Gil Cosio didn’t mince words in commenting on the erroneous information that went into the new PPIC report, saying that the PPIC didn’t gather all the data that they should have because of time constraints.  “Garbage in, garbage out,” he said.  “Lund’s data is just not right.”

Last week PPIC author Jay Lund wrote a blog post with “a timeline of published technical and scientific work and events indicating that many Delta levees are at substantial risk, involving independent researchers using diverse methods over several decades.”  The timeline starts in 1931 and includes events in which islands were flooded and abandoned by their owners.

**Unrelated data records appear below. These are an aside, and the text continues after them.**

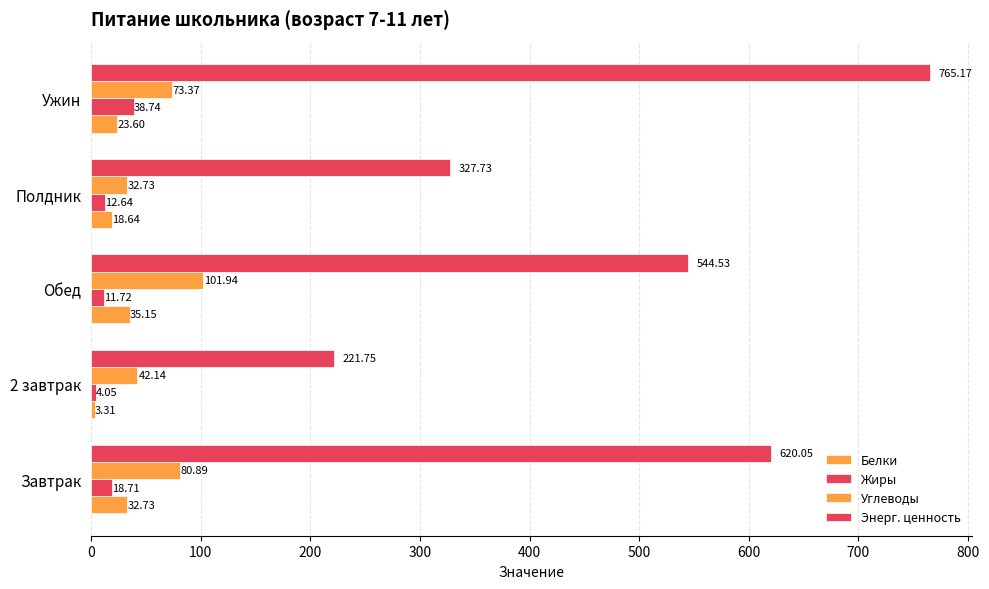

How many values in the Жиры series exceed 12?

3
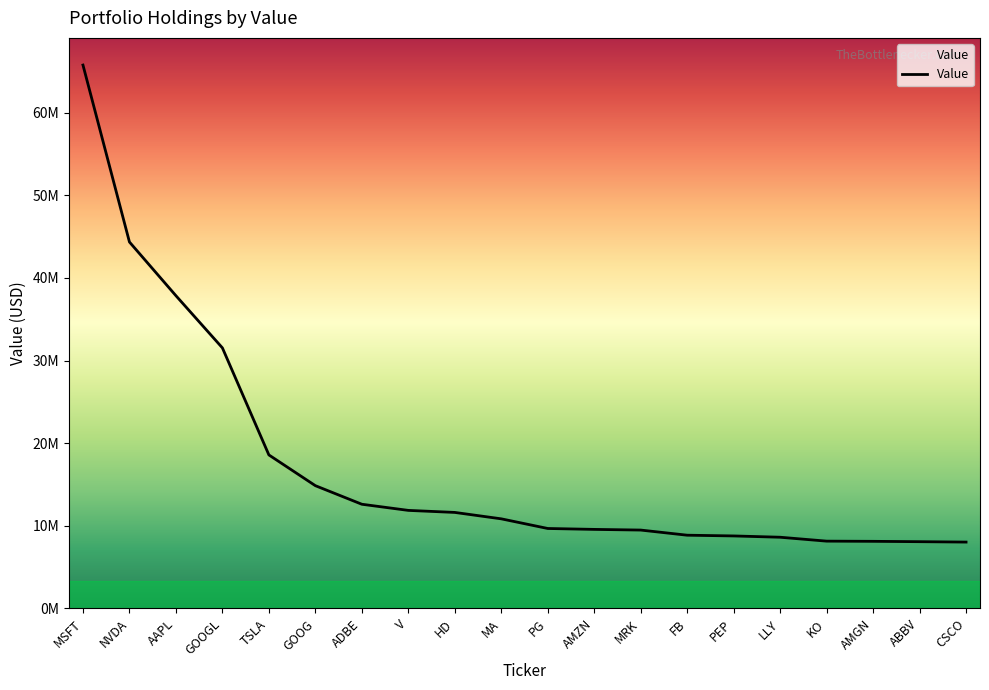

Does the chart display data point markers on the line(s)?

No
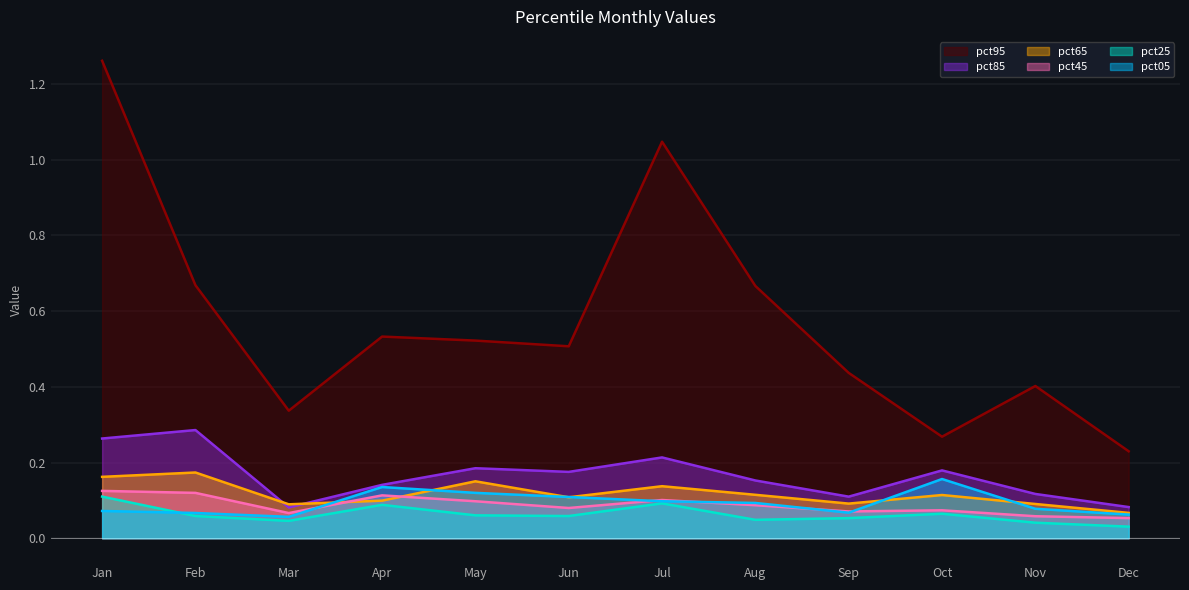

Reading right to left, transcribe all the data shown in this chart.

pct05: 0.1	0.1	0.2	0.1	0.1	0.1	0.1	0.1	0.1	0.1	0.1	0.1
pct25: 0.0	0.0	0.1	0.1	0.0	0.1	0.1	0.1	0.1	0.0	0.1	0.1
pct45: 0.1	0.1	0.1	0.1	0.1	0.1	0.1	0.1	0.1	0.1	0.1	0.1
pct65: 0.1	0.1	0.1	0.1	0.1	0.1	0.1	0.2	0.1	0.1	0.2	0.2
pct85: 0.1	0.1	0.2	0.1	0.2	0.2	0.2	0.2	0.1	0.1	0.3	0.3
pct95: 0.2	0.4	0.3	0.4	0.7	1.0	0.5	0.5	0.5	0.3	0.7	1.3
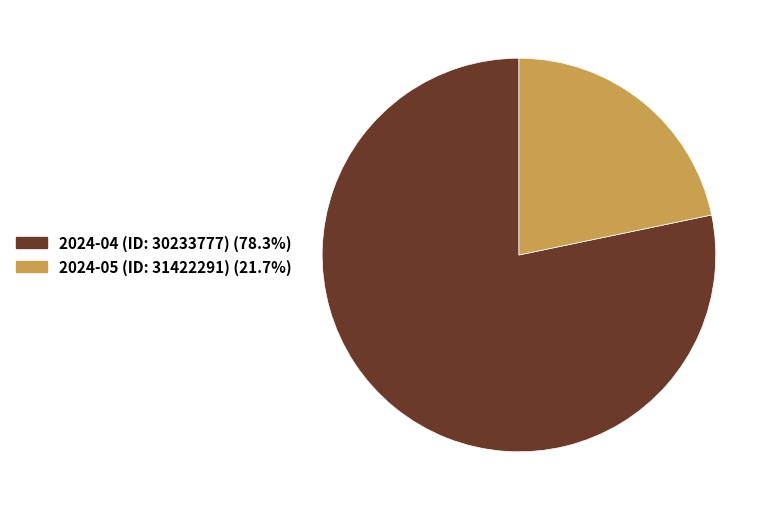

Does 2024-04 (ID: 30233777) account for over 50% of the chart?

Yes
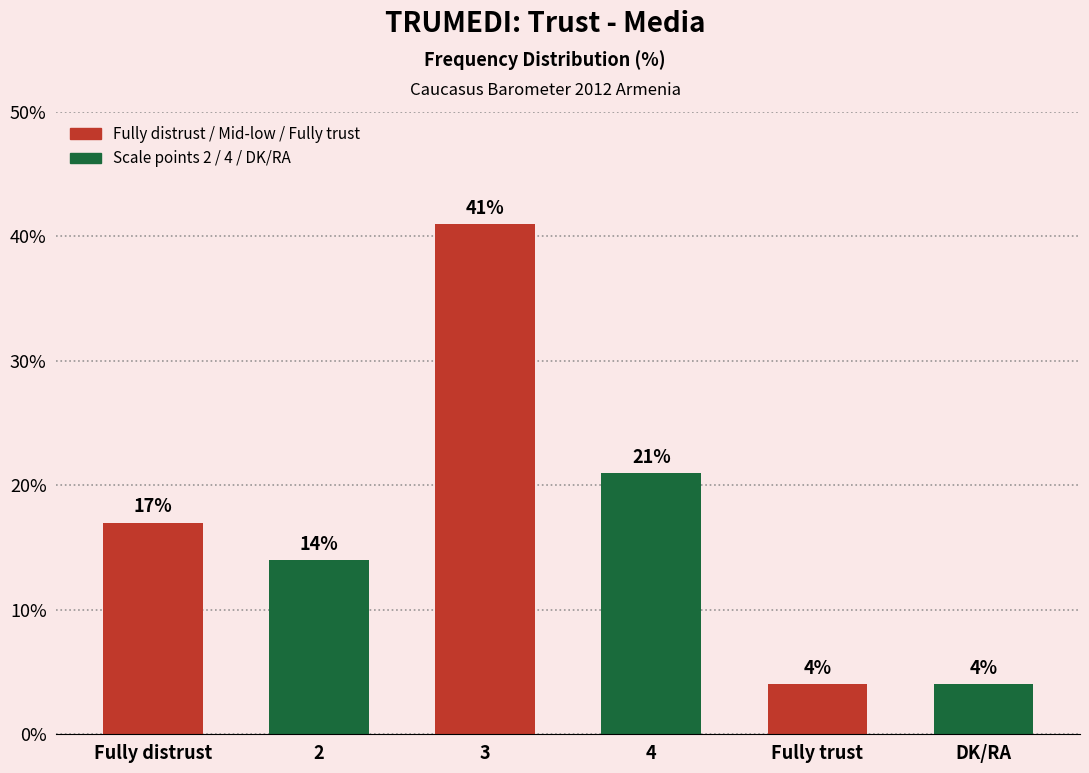

What is the ratio of the value at 3 to the value at Fully trust?

10.2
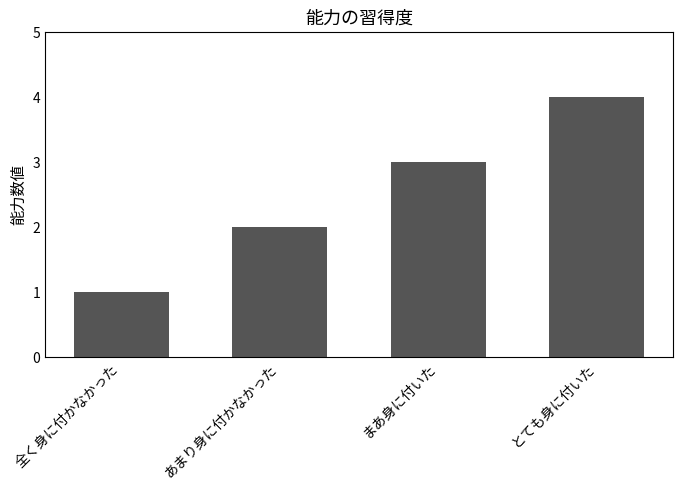

What is the value of the 1st bar from the left?

1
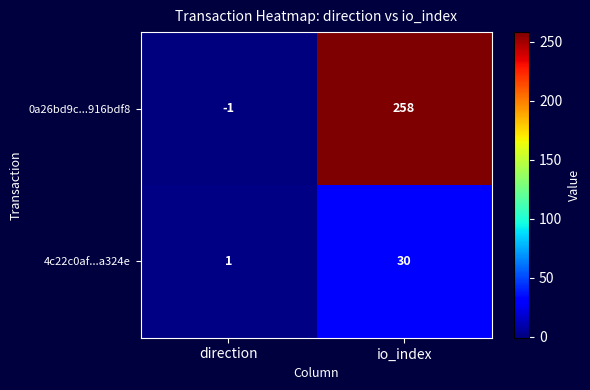

Reading left to right, list all the values displayed in this chart.

0a26bd9c...916bdf8: -1	258
4c22c0af...a324e: 1	30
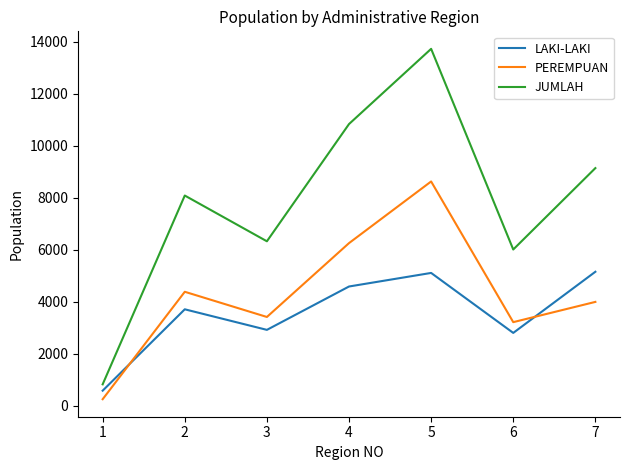

At which category does JUMLAH reach its first local valley?

3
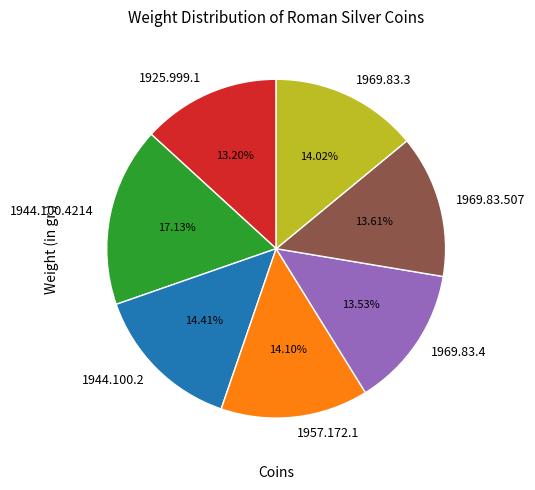

Combined, do 1969.83.4 and 1969.83.507 account for over 50%?

No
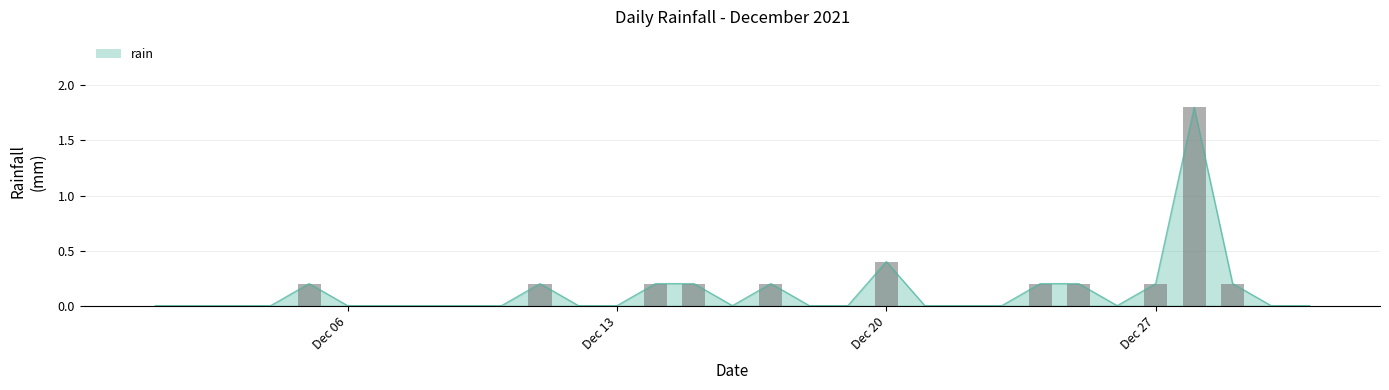

What is the highest value of the rain series?

1.8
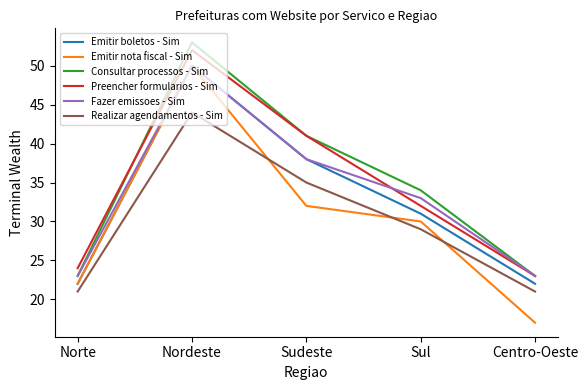

What is the difference between the Emitir nota fiscal - Sim values at Nordeste and Centro-Oeste?

33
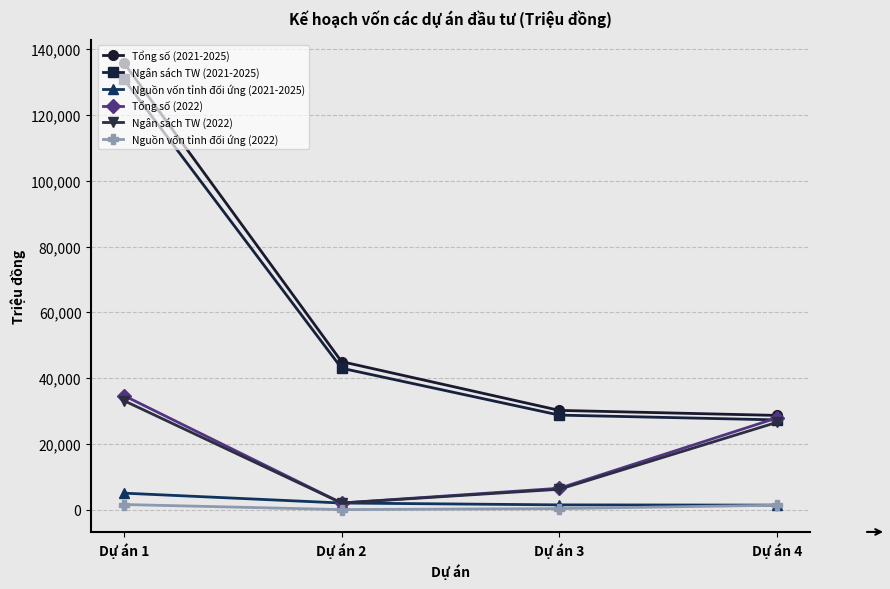

What is the sum of all Nguồn vốn tỉnh đối ứng (2021-2025) values?

9802.6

Leaving aside for the moment the decisions of individual landowners to “repurpose” their own property (which is different from having the state take it over), what the timeline tells us is that ongoing (but not insurmountable) engineering challenges are associated with a region like the Delta.  How we address them is an engineering (and a political) rather than a scientific question.

As engineer Dr. Robert Pyke notes, “Evaluation of the risk to the Delta levees requires specialized knowledge of geotechnical and earthquake engineering and the specific conditions in the Delta.”

Says Dr. Pyke, “The only reasonably up-to-date, comprehensive study of the vulnerability of Delta levees is the much-debated Delta Risk Management Strategy. . . .  I believe they were correct in concluding that DRMS developed a good framework for assessing risks to the Delta levees but that one should be wary of taking the results literally. . . . [The] DRMS effort was schedule driven and had data gaps that were drawn to DWR’s attention but never filled. . . .  Further, significant improvements have been made to some Delta levees under the subventions program since DRMS was completed, so that DRMS may already be out-of-date.”

Dr. Pyke notes that additional data continues to be developed by reclamation districts as well as the Corps of Engineers.  “I would suggest,” he has written, “that [the Delta Stewardship Council] should take the lead in drawing on the results of these additional studies and use the DRMS framework to make updated and better estimates of current and future risks to the Delta levees.”

In his blog post, Lund mentioned the January USGS presentation to Delta Stewardship Council concluding “that earlier studies have significantly underestimated seismic risk in the Delta.”  Pyke notes that USGS management subsequently issued a retraction of these remarks.